Segundo a  mulher, após o término o estudante insistiu em retomar o contato e, em algum momento, manipulou a imagem com a ajuda de outro colega. A foto utilizada seria antiga e já estava salva no celular do garoto. “Era uma foto de um ano e meio atrás, das três (amigas) juntas no shopping, sorrindo”, contou.

A mãe afirma que os adolescentes utilizaram inteligência artificial (IA) para remover digitalmente as roupas das meninas na imagem. O material começou a circular dentro da própria escola. “Ele foi mandando um por um e também mostrando para outros alunos”, disse.

O caso chegou ao conhecimento da vítima quando um colega viu a imagem e decidiu alertar uma amiga, que entrou em contato com a adolescente. O impacto emocional foi imediato. A adolescente ficou profundamente abalada ao descobrir a manipulação da imagem. “Ela me disse: ‘Parece que eles tiraram a minha roupa de verdade’. E eu respondi que é exatamente isso, porque é uma violência real”, relatou a mãe.

No dia seguinte, as adolescentes procuraram a direção da escola para relatar o ocorrido e pedir providências. Segundo a mãe, os estudantes envolvidos foram chamados para conversar e admitiram ter manipulado a imagem. “Eles chamaram os pais dos meninos para conversar e deram um dia de suspensão. Disseram que iam lidar com isso de forma educativa”, afirmou.

Sentimento de injustiça

Inconformadas com a situação, as famílias das vítimas decidiram procurar a polícia. “A gente procurou a escola e também a polícia, porque a gente sabe que isso é crime e precisa ser respondido judicialmente”, disse.

A mãe conta que a filha segue emocionalmente abalada com o episódio e relata que o sentimento predominante é de injustiça. “O menino saiu da coordenação dizendo que isso não ia dar em nada. Então é muito triste. Toda vez que elas olham para esses meninos e eles cochicham, ela já pensa que estão falando delas.”

O que diz a Polícia Civil

A Polícia Civil informa, por meio da Delegacia Especializada de Adolescentes em Conflito com a Lei (Deacle), que tomou conhecimento de fatos envolvendo duas adolescentes de 14 anos, cujas imagens teriam sido manipuladas digitalmente e posteriormente divulgadas por outros alunos.

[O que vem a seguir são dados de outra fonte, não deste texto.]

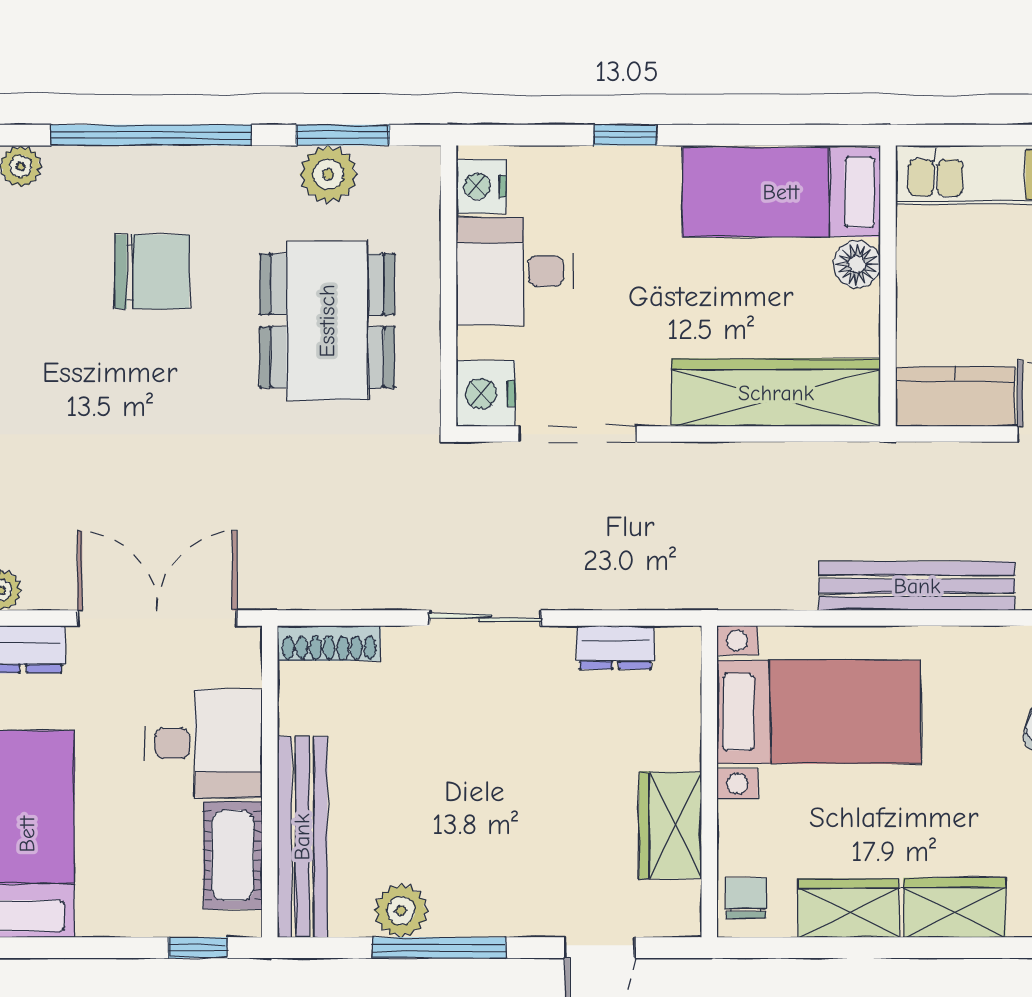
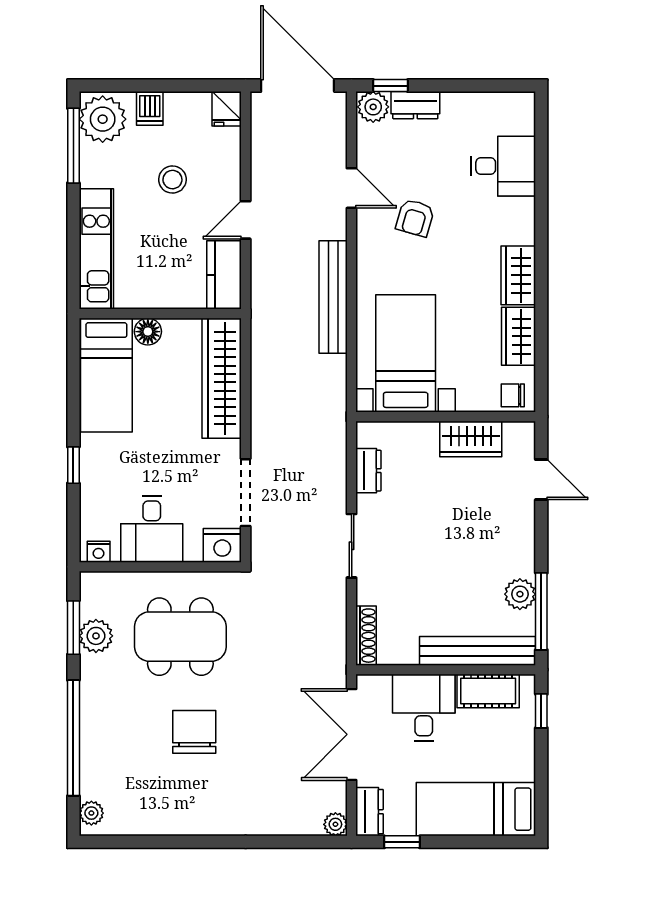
nightstand: (481, 186) -> (99, 552), width x0.72, depth x0.74
chair: (152, 272) -> (194, 732), moved
window: (439, 948) -> (541, 611), moved

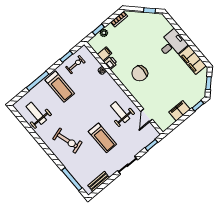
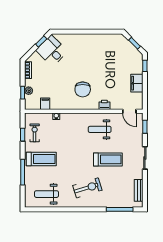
desk: (172, 44) -> (52, 51), moved, turned -45
filing cabinet: (193, 60) -> (107, 41), removed
printer: (110, 63) -> (104, 105), moved
door: (147, 115) -> (129, 111), moved

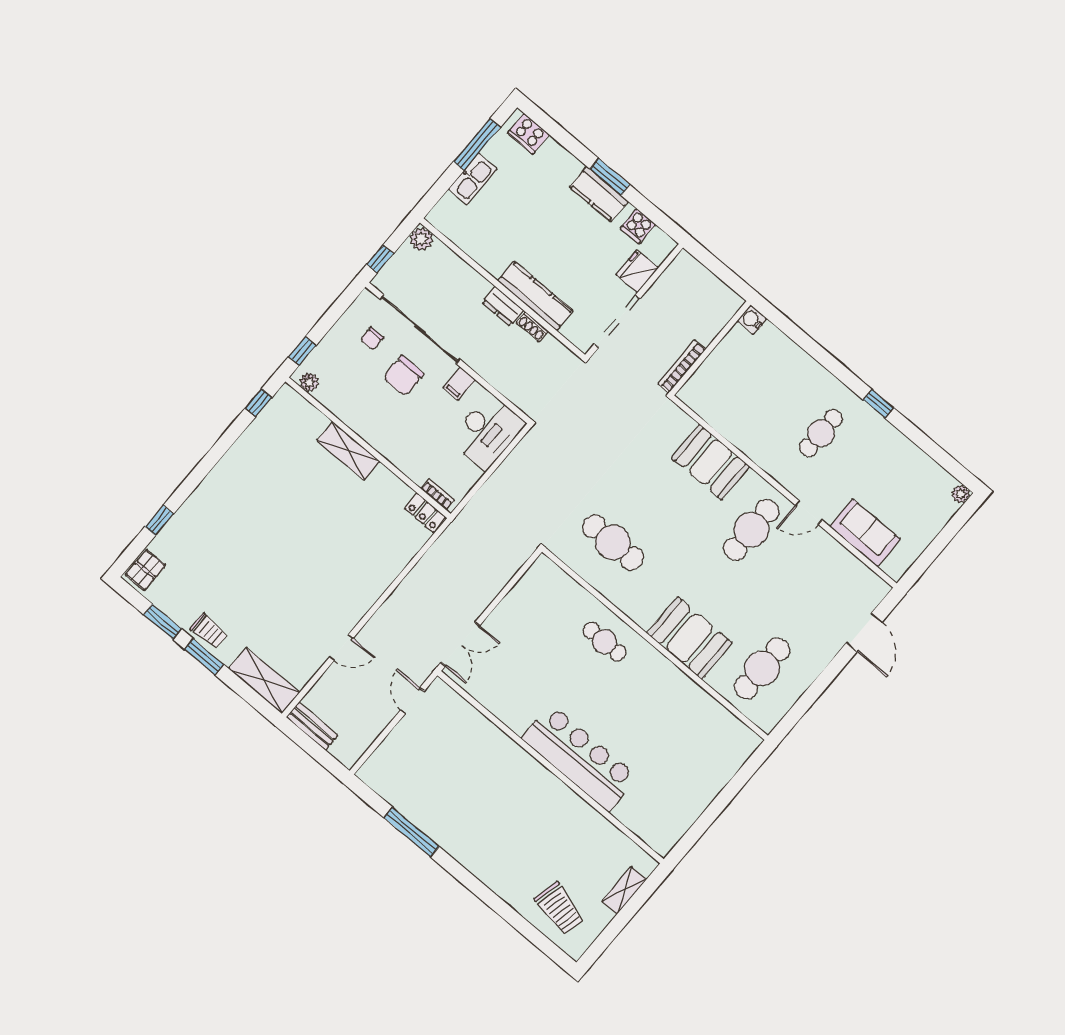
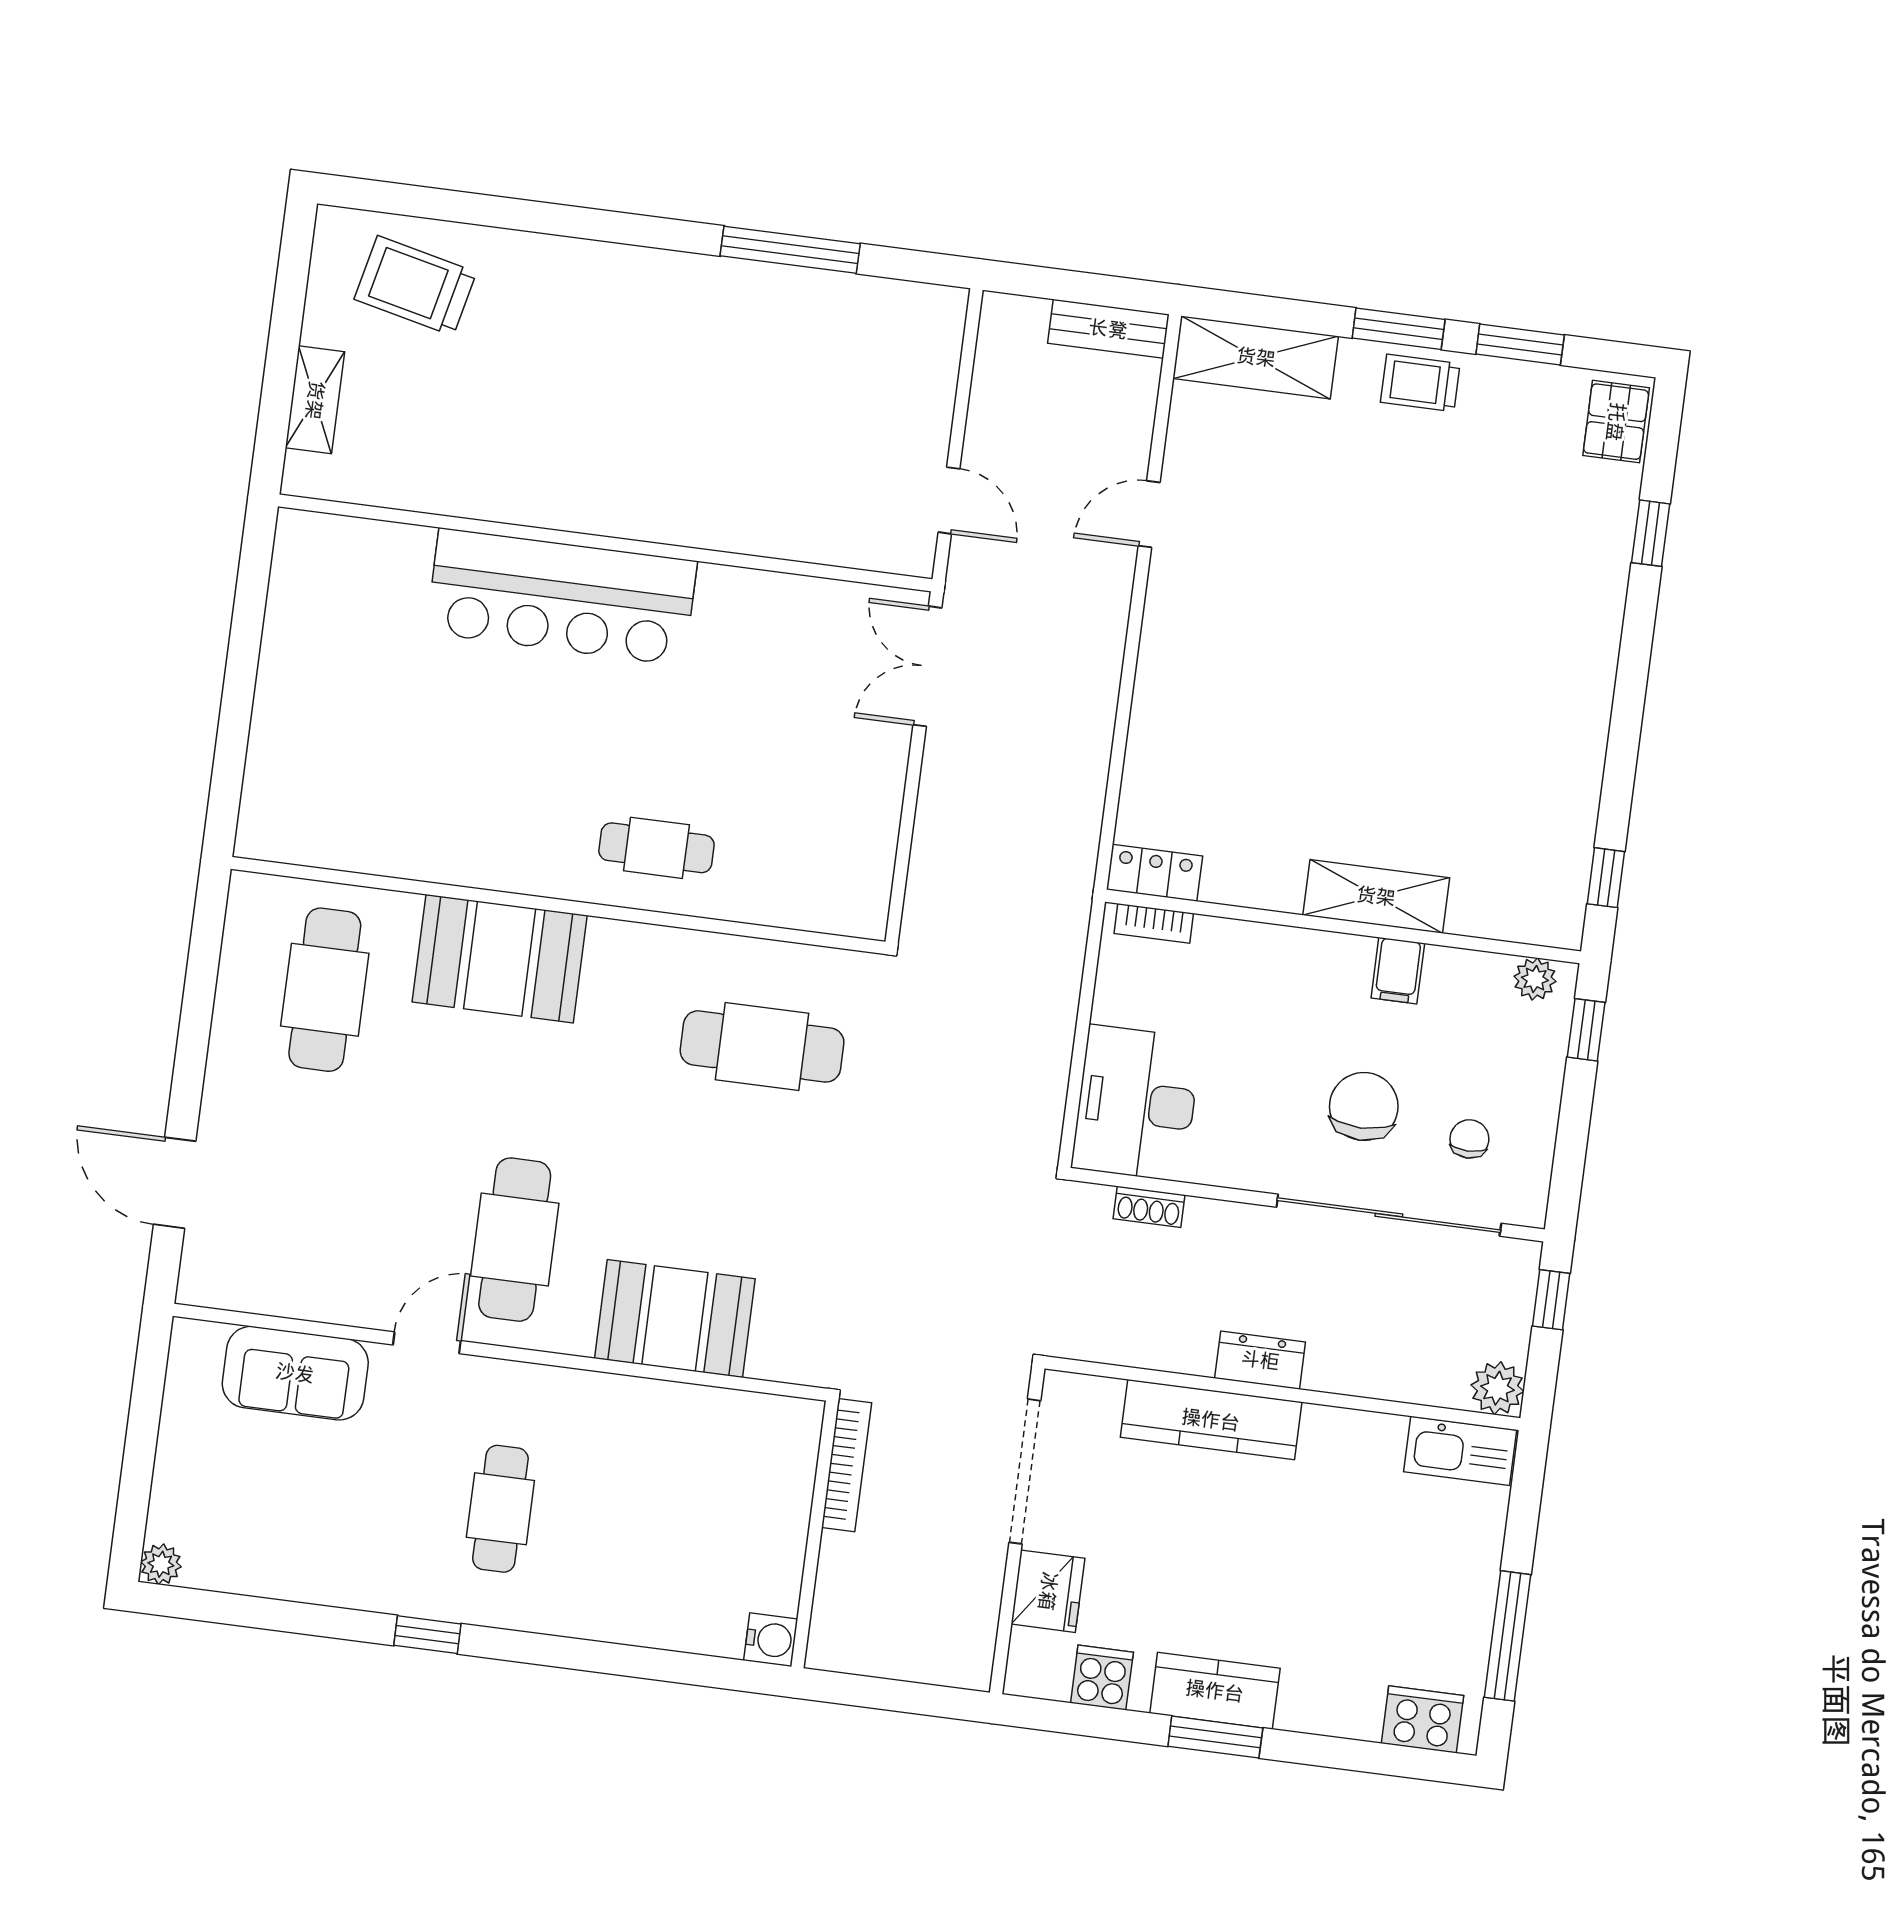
kitchen sink: (473, 179) -> (1460, 1451), moved, turned -90
shoe rack: (532, 327) -> (1149, 1207), moved, turned 180
filing cabinet: (459, 384) -> (1398, 971), moved, turned 180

Após conhecimento dos fatos foi registrado um boletim de ocorrência, ocasião em que foram formalizadas as informações iniciais acerca do ocorrido. A partir do registro, foi instaurado procedimento para apuração das circunstâncias narradas, sendo realizadas diligências necessárias para o completo esclarecimento do caso, com a identificação dos envolvidos e análise do material eventualmente utilizado ou divulgado. O estabelecimento escolar está colaborando com as apurações, já tendo encaminhado os documentos requisitados.

Por envolver adolescentes, as informações do procedimento tramitam sob sigilo, nos termos do Estatuto da Criança e do Adolescente, razão pela qual maiores detalhes não podem ser divulgados neste momento. A Polícia Civil reforça que condutas envolvendo manipulação e divulgação não autorizada de imagens podem configurar ilícitos e são objeto de rigorosa apuração.

O que diz a escola

A reportagem demandou via e-mail, ainda na terça-feira, e tenta contato com a unidade de ensino onde o episódio teria ocorrido para saber quais medidas foram tomadas pela instituição. O texto será atualizado caso haja retorno.